- Born: August 15, 1939 San Marcos
- Died: November 21, 2024 (aged 85)
- Alma mater: University of California, Los Angeles; University of California, Berkeley; University of Illinois Urbana-Champaign; Austin Presbyterian Theological Seminary ;
- Occupation: Librarian
- Employer: University of Texas at Austin School of Information ;
- Website: www.ischool.utexas.edu/~dgdavis/

= Donald G. Davis, Jr. =

American library historian and educator

Donald G. Davis, Jr. (August 15, 1939 – November 21, 2024) was an American librarian, library historian, and educator.
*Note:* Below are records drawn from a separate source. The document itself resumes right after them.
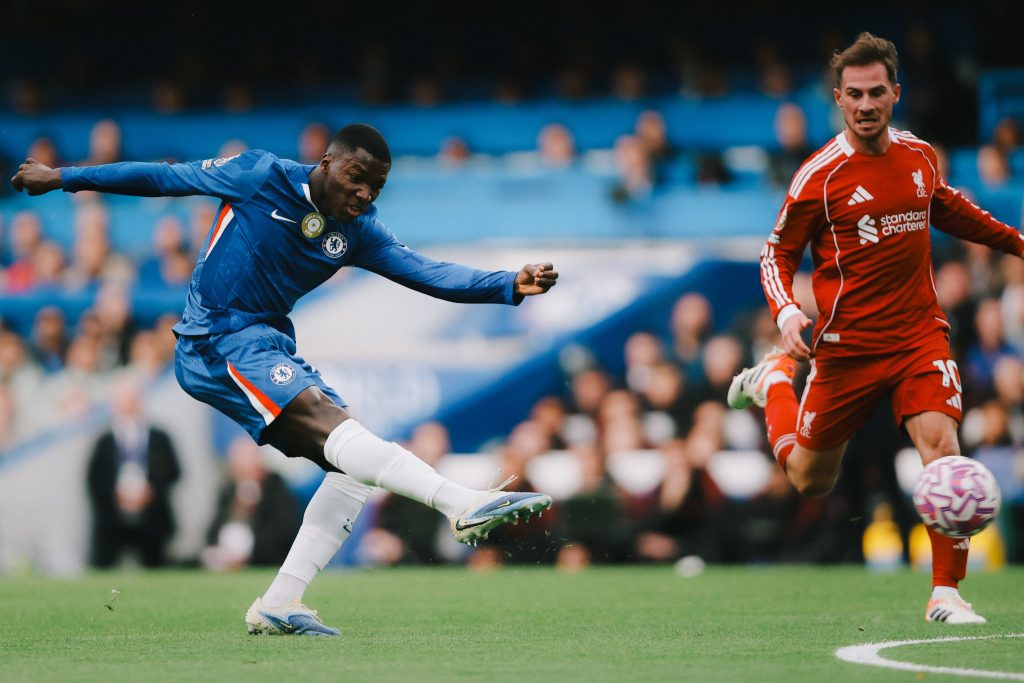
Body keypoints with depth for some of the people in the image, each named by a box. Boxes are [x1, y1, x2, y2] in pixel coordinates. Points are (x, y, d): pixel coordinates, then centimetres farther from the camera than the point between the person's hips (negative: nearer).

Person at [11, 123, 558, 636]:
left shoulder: (357, 231, 6)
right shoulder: (260, 177, -7)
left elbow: (427, 273, -3)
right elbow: (166, 178, 2)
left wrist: (510, 285, -18)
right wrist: (64, 178, 8)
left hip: (269, 349, 8)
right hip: (215, 342, -8)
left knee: (351, 467, -5)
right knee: (330, 422, -27)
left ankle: (277, 606, -3)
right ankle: (465, 505, -48)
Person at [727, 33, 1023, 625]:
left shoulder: (920, 155, 3)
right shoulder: (819, 177, -11)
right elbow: (778, 254, -2)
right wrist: (786, 312, -20)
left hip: (920, 333, 3)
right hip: (847, 346, -3)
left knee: (942, 444, -20)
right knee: (811, 481, 10)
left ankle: (946, 595, -11)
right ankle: (774, 381, 41)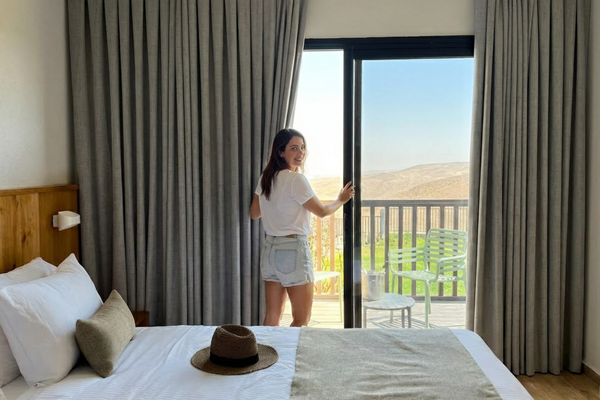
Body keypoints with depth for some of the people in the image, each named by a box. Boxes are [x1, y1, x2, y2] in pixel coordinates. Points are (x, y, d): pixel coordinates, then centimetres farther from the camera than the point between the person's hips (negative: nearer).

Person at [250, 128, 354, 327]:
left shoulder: (265, 178, 7)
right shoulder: (296, 180, -15)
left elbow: (254, 213, 16)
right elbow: (322, 211, -7)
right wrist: (341, 200, 12)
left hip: (270, 248, 8)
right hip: (293, 249, -8)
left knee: (272, 316, 14)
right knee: (302, 319, 2)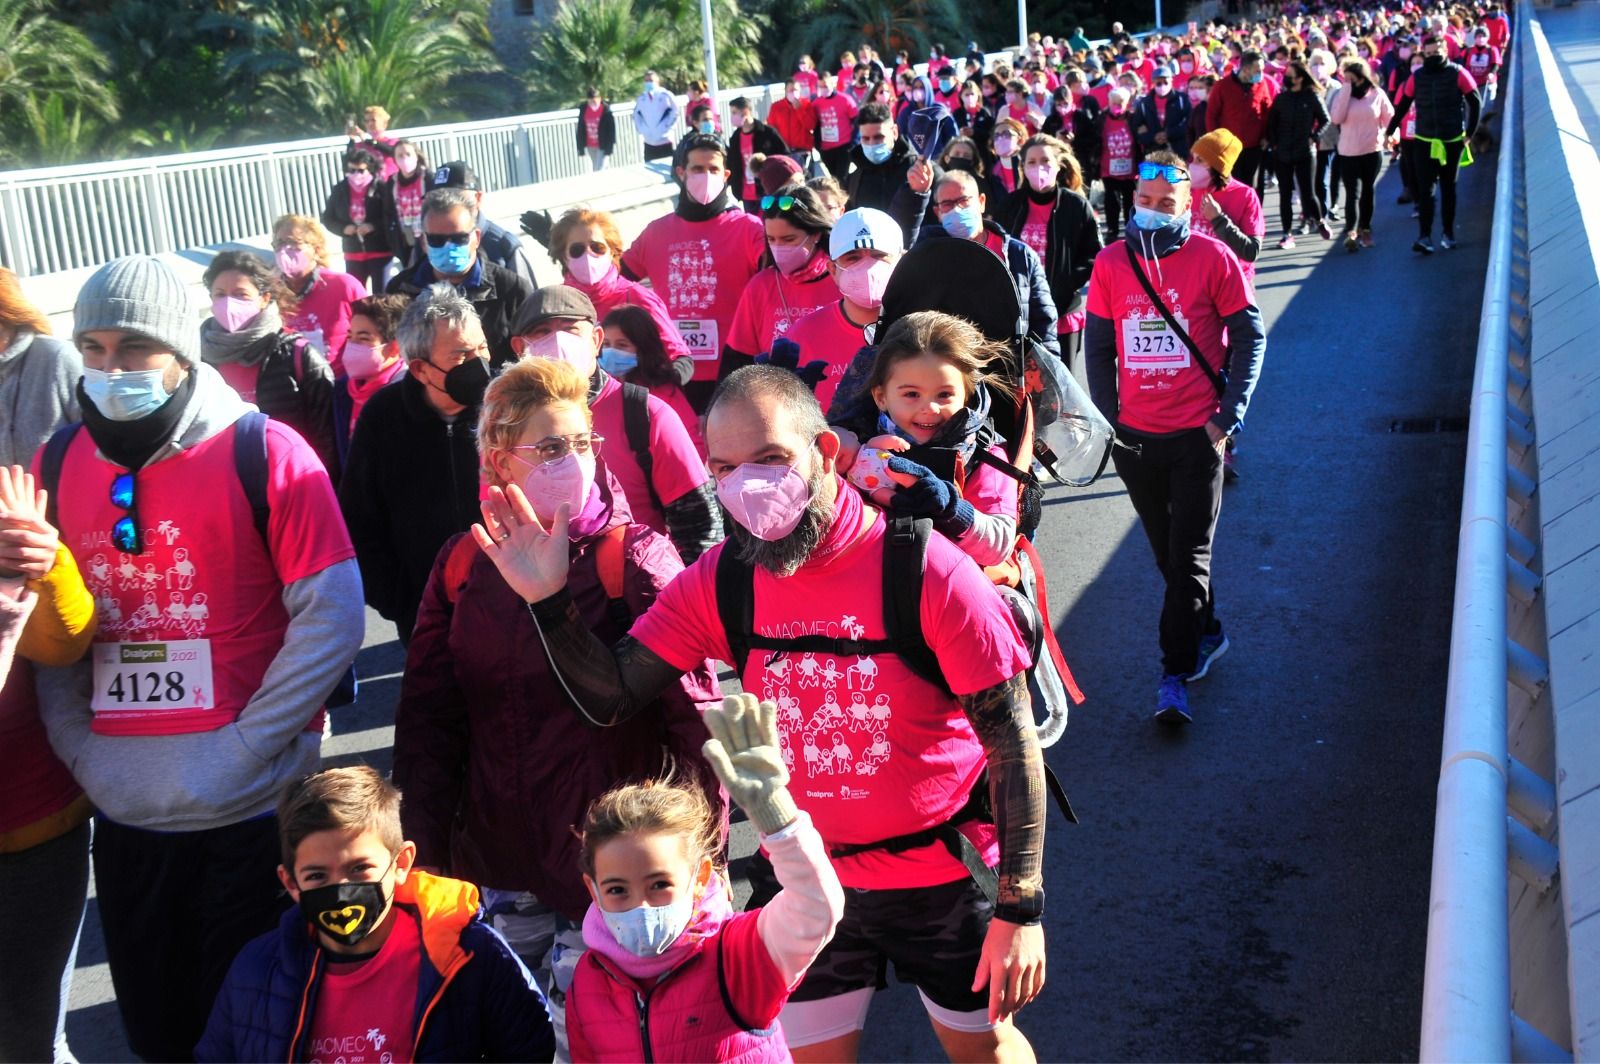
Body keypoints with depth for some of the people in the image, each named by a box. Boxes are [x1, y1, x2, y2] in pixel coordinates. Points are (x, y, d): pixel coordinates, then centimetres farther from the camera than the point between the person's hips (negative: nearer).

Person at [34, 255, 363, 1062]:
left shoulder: (263, 453, -9)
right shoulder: (59, 464, 5)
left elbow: (330, 617, -11)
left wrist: (241, 750, -14)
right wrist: (81, 751, -1)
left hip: (253, 810, -4)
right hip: (125, 813, 4)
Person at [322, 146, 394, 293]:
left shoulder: (381, 188, -11)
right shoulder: (338, 190, 2)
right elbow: (327, 219, 9)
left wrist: (373, 226, -24)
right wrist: (344, 228, -9)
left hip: (380, 250, -4)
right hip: (353, 253, 4)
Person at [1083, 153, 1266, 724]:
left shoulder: (1212, 257, -7)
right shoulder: (1111, 262, 1)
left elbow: (1250, 336, -3)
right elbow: (1097, 346, 8)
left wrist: (1227, 416, -8)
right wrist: (1109, 416, 2)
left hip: (1197, 434, -3)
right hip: (1135, 436, 4)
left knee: (1189, 555, -2)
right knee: (1167, 553, 15)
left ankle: (1176, 674, 4)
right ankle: (1207, 634, 36)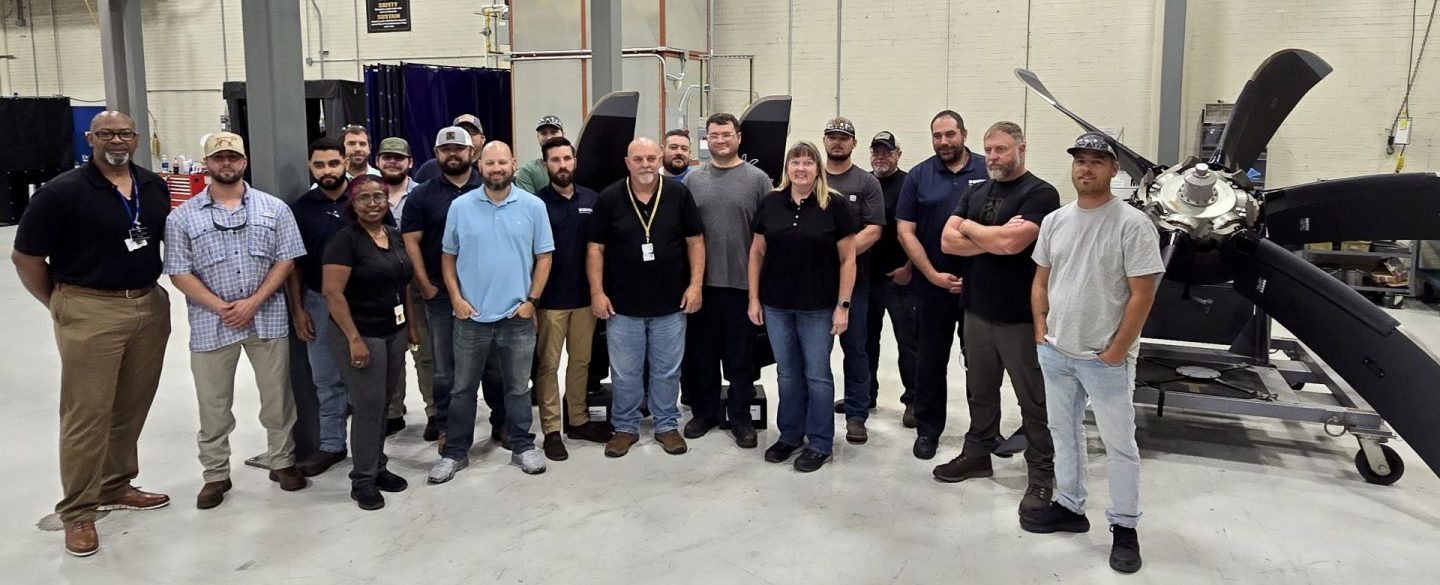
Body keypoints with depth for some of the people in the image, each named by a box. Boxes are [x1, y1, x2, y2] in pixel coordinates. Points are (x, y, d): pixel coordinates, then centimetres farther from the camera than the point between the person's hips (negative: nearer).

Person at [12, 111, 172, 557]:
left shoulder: (155, 187, 6)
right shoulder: (62, 191, -9)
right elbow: (25, 256, -4)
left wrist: (151, 288, 14)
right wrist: (58, 304, 1)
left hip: (150, 307, 5)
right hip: (90, 312, -5)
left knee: (132, 408, 14)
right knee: (87, 414, 0)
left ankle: (115, 487, 31)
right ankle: (78, 511, 12)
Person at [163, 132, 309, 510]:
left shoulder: (274, 208, 2)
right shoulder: (183, 217, 1)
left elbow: (286, 260, -1)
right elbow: (179, 273, -2)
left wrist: (253, 302, -11)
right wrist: (221, 307, -12)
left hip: (267, 318, 0)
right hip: (211, 323, 0)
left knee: (277, 397, 9)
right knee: (213, 406, 8)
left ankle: (282, 462, 26)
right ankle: (216, 474, 22)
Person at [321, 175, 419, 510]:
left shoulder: (395, 236, 9)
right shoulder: (345, 239, -13)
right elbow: (332, 293, -18)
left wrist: (410, 323, 13)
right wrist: (354, 339, -20)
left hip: (394, 332, 7)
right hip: (361, 334, -6)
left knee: (384, 403, 13)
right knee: (368, 406, -2)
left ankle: (378, 468, 27)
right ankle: (362, 480, 11)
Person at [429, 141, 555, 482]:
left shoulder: (533, 206, -2)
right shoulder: (460, 206, -1)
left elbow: (544, 256, 1)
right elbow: (448, 256, 5)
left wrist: (532, 300, -5)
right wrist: (456, 298, -4)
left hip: (518, 315, 0)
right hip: (471, 316, 1)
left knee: (518, 387, 11)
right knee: (463, 388, 10)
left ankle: (522, 447, 25)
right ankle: (455, 452, 21)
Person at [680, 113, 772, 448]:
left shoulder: (757, 179, 0)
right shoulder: (693, 180, 7)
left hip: (742, 283, -2)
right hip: (701, 282, 2)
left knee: (741, 356, 7)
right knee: (701, 352, 11)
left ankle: (740, 417, 19)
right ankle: (704, 412, 25)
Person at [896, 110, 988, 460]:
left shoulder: (988, 171, 1)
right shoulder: (919, 176, 4)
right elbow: (905, 231, 0)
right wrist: (933, 275, -8)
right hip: (933, 285, 1)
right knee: (930, 360, 9)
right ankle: (927, 430, 20)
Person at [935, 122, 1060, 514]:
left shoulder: (1039, 194, -10)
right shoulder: (976, 193, 12)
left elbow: (1011, 243, -24)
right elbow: (948, 241, 1)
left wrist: (970, 227, -6)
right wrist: (995, 238, -13)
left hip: (1021, 318, -6)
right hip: (977, 312, 7)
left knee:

He worked at the University of Texas at Austin School of Information from 1971 to 2005.

Donald G. Davis, Jr. was born on August 15, 1939 in San Marcos, Texas, the son of Baptist pastor Donald Gordon Davis, Sr. and Ethel Dorothy Henning Davis. He graduated from Belmont High School in Los Angeles in 1957. Davis earned a BA in history from the University of California, Los Angeles in 1961, master's degrees in history and library science from the University of California, Berkeley in 1963 and 1964, a PhD in library science from the University of Illinois Urbana-Champaign in 1972, and a master's degree in theological studies from Austin Presbyterian Theological Seminary in 1996.

In 1971, he became a faculty member at the University of Texas at Austin School of Information until his retirement in 2005. He served as associate dean from 2000 to 2002. Davis was editor of the academic journal Information & Culture from 1976 to 2004. He authored and co-authored a number of significant reference works in library science: American Library History: A Comprehensive Guide to the Literature (with John Mark Tucker, 1989), the Encyclopedia of Library History (with Wayne A. Wiegand, 1994), and the Dictionary of American Library Biography, Second Supplement (2003).

Donald G. Davis, Jr. died on 21 November 2024.

== Personal life ==
In 1969, he married Avis Jane Higdon and they would have three children. In 1977, they purchased the historic Oliphant-Walker House in Austin, Texas.